> **WORK REQUIRED**
Go through the records below and return each line that has "wire" in it.

-=-=-

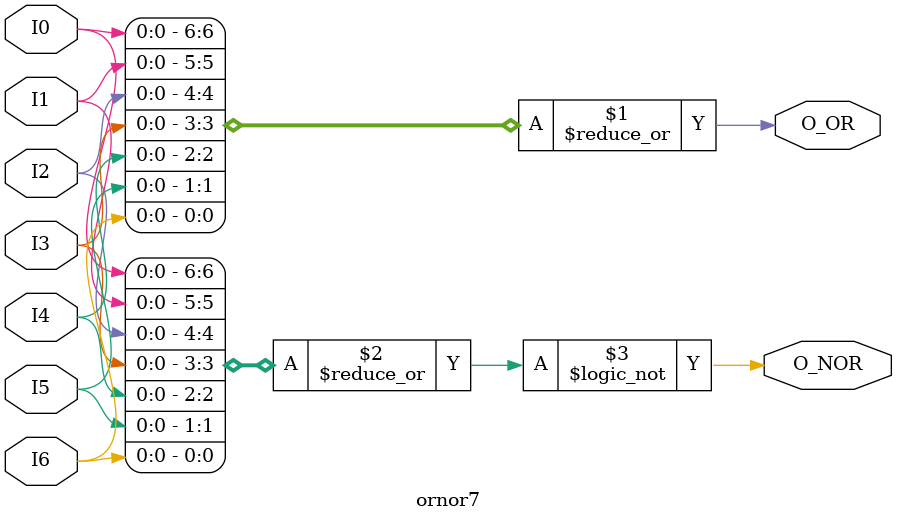
<source format=v>
module ornor7(output wire O_OR, output wire O_NOR,
	      input wire I0, I1, I2, I3, I4, I5, I6);

   assign O_OR  =  | {I0, I1, I2, I3, I4, I5, I6};
   assign O_NOR = ~| {I0, I1, I2, I3, I4, I5, I6};

endmodule

</source>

-=-=-

> **FINAL ANSWER**
module ornor7(output wire O_OR, output wire O_NOR,
	      input wire I0, I1, I2, I3, I4, I5, I6);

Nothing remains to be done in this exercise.